Task objective: Substitute "entry" for every "event" in the items running from the start of the records through the line that contains "11 AM line.", inclusive. Give those lines again with nothing else changed.

%%

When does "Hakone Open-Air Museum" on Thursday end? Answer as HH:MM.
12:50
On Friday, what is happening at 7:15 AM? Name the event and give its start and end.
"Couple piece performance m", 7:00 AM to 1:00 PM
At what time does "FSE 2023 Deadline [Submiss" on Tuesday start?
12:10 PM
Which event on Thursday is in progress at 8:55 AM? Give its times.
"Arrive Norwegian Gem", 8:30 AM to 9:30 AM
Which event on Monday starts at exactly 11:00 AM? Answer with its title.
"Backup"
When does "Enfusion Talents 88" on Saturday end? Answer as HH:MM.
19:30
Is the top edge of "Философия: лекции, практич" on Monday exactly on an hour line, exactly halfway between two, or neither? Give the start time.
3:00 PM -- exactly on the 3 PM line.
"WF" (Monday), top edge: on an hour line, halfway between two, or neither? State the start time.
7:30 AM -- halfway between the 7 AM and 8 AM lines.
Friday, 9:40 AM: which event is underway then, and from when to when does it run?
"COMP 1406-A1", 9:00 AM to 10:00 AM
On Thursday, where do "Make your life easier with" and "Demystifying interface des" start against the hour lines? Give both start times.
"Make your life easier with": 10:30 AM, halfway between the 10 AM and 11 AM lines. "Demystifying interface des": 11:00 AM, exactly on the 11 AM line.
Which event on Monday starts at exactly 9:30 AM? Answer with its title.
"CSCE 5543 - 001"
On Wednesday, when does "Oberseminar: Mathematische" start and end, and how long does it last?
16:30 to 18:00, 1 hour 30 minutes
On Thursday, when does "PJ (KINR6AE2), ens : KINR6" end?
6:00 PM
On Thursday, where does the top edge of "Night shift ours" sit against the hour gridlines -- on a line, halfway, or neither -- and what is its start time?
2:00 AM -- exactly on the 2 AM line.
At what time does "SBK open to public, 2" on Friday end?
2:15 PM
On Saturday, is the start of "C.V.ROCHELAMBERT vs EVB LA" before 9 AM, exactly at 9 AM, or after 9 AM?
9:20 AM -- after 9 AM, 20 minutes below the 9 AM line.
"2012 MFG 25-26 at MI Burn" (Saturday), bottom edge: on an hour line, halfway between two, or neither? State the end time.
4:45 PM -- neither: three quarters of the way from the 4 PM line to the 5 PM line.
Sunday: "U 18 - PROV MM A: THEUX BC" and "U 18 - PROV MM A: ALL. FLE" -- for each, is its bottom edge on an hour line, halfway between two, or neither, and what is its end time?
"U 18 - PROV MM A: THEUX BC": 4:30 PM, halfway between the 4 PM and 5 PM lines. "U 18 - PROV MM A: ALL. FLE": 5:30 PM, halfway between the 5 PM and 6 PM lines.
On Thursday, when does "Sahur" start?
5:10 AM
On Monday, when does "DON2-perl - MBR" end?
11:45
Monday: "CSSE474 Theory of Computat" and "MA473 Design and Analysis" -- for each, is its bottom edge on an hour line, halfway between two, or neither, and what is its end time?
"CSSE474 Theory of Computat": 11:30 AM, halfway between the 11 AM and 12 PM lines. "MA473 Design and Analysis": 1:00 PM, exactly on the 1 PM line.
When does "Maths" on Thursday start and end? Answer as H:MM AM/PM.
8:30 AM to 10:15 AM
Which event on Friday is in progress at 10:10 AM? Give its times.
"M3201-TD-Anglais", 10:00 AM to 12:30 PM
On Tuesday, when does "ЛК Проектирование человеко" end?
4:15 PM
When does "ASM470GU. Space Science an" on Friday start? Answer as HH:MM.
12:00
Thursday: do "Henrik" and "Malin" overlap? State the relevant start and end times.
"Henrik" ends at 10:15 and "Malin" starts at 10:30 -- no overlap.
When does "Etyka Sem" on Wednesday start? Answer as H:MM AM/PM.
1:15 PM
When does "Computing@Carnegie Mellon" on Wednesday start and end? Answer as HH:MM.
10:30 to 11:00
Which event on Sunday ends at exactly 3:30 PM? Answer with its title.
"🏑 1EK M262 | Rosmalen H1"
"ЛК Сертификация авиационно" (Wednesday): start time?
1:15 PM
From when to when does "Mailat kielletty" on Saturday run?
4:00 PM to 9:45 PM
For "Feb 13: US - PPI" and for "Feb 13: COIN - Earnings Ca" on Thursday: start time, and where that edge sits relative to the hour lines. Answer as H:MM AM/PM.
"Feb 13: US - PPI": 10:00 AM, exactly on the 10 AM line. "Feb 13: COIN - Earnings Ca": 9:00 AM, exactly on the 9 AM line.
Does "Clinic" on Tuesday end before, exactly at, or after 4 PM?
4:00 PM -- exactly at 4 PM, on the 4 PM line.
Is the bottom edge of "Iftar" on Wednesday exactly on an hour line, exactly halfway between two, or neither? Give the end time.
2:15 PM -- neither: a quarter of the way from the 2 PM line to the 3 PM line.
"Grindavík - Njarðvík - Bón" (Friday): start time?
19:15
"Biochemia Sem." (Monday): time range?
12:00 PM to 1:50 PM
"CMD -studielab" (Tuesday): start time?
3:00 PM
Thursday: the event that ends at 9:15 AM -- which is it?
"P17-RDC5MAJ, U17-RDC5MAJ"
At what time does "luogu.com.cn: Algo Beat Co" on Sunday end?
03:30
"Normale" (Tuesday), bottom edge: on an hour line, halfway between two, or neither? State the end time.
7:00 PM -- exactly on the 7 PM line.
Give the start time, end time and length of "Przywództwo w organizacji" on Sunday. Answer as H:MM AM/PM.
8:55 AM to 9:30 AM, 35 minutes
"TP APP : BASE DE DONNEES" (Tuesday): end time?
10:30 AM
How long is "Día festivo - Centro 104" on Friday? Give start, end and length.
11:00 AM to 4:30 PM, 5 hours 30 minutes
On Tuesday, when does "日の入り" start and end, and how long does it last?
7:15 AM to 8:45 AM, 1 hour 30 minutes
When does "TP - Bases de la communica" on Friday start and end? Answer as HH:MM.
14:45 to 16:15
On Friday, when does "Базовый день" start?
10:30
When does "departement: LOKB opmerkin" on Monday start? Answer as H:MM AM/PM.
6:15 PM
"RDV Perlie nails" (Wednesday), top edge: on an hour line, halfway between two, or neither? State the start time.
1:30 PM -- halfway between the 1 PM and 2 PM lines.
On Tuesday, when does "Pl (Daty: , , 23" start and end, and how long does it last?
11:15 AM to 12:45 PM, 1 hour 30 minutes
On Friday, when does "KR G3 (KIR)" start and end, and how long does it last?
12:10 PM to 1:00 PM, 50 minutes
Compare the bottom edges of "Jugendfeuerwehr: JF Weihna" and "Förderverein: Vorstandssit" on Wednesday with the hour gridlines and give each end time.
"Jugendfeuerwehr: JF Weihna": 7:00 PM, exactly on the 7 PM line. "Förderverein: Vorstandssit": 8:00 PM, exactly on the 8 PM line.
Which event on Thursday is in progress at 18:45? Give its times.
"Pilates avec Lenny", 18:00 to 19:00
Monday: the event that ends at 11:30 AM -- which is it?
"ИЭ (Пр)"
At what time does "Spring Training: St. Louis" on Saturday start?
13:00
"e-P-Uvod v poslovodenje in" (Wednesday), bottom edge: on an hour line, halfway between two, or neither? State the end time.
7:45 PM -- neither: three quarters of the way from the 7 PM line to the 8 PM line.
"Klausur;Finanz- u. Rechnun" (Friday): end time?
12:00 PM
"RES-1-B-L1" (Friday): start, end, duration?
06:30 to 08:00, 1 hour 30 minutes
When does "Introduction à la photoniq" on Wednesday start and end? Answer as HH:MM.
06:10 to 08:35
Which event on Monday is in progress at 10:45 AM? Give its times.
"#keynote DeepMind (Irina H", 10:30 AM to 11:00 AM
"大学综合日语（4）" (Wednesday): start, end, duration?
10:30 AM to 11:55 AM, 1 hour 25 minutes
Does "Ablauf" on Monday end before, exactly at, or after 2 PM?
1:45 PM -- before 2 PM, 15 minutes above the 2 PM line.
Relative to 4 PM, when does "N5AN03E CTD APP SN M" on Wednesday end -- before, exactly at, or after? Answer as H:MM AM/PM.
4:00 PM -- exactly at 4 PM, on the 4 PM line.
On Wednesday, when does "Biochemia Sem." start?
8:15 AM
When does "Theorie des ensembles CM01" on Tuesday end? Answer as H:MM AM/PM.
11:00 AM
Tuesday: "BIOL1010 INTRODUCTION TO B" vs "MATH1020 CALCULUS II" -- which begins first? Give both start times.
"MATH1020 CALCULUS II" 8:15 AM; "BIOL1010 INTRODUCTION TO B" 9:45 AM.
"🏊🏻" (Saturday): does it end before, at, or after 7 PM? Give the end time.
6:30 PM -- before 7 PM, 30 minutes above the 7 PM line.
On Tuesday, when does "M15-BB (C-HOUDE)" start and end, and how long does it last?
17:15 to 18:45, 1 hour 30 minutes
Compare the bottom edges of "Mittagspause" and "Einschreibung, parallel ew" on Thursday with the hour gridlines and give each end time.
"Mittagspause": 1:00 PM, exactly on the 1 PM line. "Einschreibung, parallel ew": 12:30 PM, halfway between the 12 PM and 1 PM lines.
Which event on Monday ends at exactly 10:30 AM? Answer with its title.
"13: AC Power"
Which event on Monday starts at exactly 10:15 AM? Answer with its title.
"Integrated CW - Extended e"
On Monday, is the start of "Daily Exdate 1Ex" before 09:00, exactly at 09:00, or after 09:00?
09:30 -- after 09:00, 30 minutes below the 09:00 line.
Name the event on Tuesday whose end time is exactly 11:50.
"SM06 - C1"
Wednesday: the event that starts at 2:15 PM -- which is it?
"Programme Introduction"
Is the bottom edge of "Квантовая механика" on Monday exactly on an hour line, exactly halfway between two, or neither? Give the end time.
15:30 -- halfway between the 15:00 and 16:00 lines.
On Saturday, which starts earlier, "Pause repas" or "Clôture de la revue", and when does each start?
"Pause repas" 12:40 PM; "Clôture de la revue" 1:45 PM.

%%

Response to the exercise:
When does "Hakone Open-Air Museum" on Thursday end? Answer as HH:MM.
12:50
On Friday, what is happening at 7:15 AM? Name the entry and give its start and end.
"Couple piece performance m", 7:00 AM to 1:00 PM
At what time does "FSE 2023 Deadline [Submiss" on Tuesday start?
12:10 PM
Which entry on Thursday is in progress at 8:55 AM? Give its times.
"Arrive Norwegian Gem", 8:30 AM to 9:30 AM
Which entry on Monday starts at exactly 11:00 AM? Answer with its title.
"Backup"
When does "Enfusion Talents 88" on Saturday end? Answer as HH:MM.
19:30
Is the top edge of "Философия: лекции, практич" on Monday exactly on an hour line, exactly halfway between two, or neither? Give the start time.
3:00 PM -- exactly on the 3 PM line.
"WF" (Monday), top edge: on an hour line, halfway between two, or neither? State the start time.
7:30 AM -- halfway between the 7 AM and 8 AM lines.
Friday, 9:40 AM: which entry is underway then, and from when to when does it run?
"COMP 1406-A1", 9:00 AM to 10:00 AM
On Thursday, where do "Make your life easier with" and "Demystifying interface des" start against the hour lines? Give both start times.
"Make your life easier with": 10:30 AM, halfway between the 10 AM and 11 AM lines. "Demystifying interface des": 11:00 AM, exactly on the 11 AM line.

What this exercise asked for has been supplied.